**SOURCE DOCUMENT:**
════════════════

2007-04-20 Thread Eric W. Biederman
Serge E. Hallyn [EMAIL PROTECTED] writes:

 Quoting Miklos Szeredi ([EMAIL PROTECTED]):
 This patchset has now been bared to the lowest common denominator
 that everybody can agree on.  Or at least there weren't any objections
 to this proposal.
 
 Andrew, please consider it for -mm.
 
 Thanks,
 Miklos
 
 
 v3 - v4:
 
  - simplify interface as much as possible, now only a single option
(user=UID) is used to control everything
  - no longer allow/deny mounting based on file/directory permissions,
that approach does not always make sense
 
 
 This patchset adds support for keeping mount ownership information in
 the kernel, and allow unprivileged mount(2) and umount(2) in certain
 cases.
 
 The mount owner has the following privileges:
 
   - unmount the owned mount
   - create a submount under the owned mount
 
 The sysadmin can set the owner explicitly on mount and remount.  When
 an unprivileged user creates a mount, then the owner is automatically
 set to the user.
 
 The following use cases are envisioned:
 
 1) Private namespace, with selected mounts owned by user.
E.g. /home/$USER is a good candidate for allowing unpriv mounts and
unmounts within.
 
 2) Private namespace, with all mounts owned by user and having the
nosuid flag.  User can mount and umount anywhere within the
namespace, but suid programs will not work.
 
 3) Global namespace, with a designated directory, which is a mount
owned by the user.  E.g. /mnt/users/$USER is set up so that it is
bind mounted onto itself, and set to be owned by $USER.  The user
can add/remove mounts only under this directory.
 
 The following extra security measures are taken for unprivileged
 mounts:
 
  - usermounts are limited by a sysctl tunable
  - force nosuid,nodev mount options on the created mount

 Very nice.  I like these semantics.

 I'll try to rework my laptop in the next few days to use this patchset
 as a test.

Agreed.  It appears the approach of adding owner ship information to
mount points and using that to control what may happen with them
in regards to mount/unmount is the only workable approach in the
unix environment.

Now to dig into the details and ensure that they are correct.

════════════════

(Collection entries)
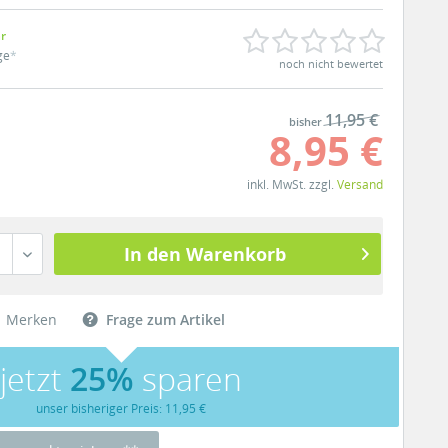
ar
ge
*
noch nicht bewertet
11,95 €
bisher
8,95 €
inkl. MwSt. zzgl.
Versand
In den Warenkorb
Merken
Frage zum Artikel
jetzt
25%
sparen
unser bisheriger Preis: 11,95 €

════════════════

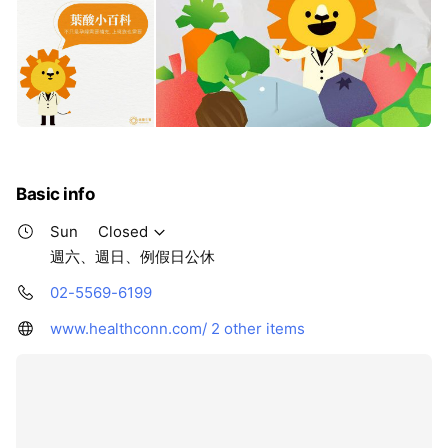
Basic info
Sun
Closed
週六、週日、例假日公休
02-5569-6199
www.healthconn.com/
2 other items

════════════════

**TO DO:**
1. Reproduce the stretch of the mount-ownership thread from "The mount owner" through "to the user.".
2. According to the mount-ownership thread, what single option controls everything in the v4 interface?
3. For each statement, decide whether it agrees with the mount-ownership thread, answering yes or no and quoting the deciding words: (a) When an unprivileged user creates a mount, the owner is automatically set to that user. (b) In v4, mounting is allowed or denied based on file and directory permissions. (c) The created mount is forced to have the nosuid and nodev options for unprivileged mounts.
Answer using only the mount-ownership thread.

**RESULTS FOR THE EXERCISE:**
1.
The mount owner has the following privileges:
 
   - unmount the owned mount
   - create a submount under the owned mount
 
 The sysadmin can set the owner explicitly on mount and remount.  When
 an unprivileged user creates a mount, then the owner is automatically
 set to the user.

2. The option user=UID.

3.
(a) Yes: "When an unprivileged user creates a mount, then the owner is automatically set to the user."
(b) No: "no longer allow/deny mounting based on file/directory permissions"
(c) Yes: "force nosuid,nodev mount options on the created mount"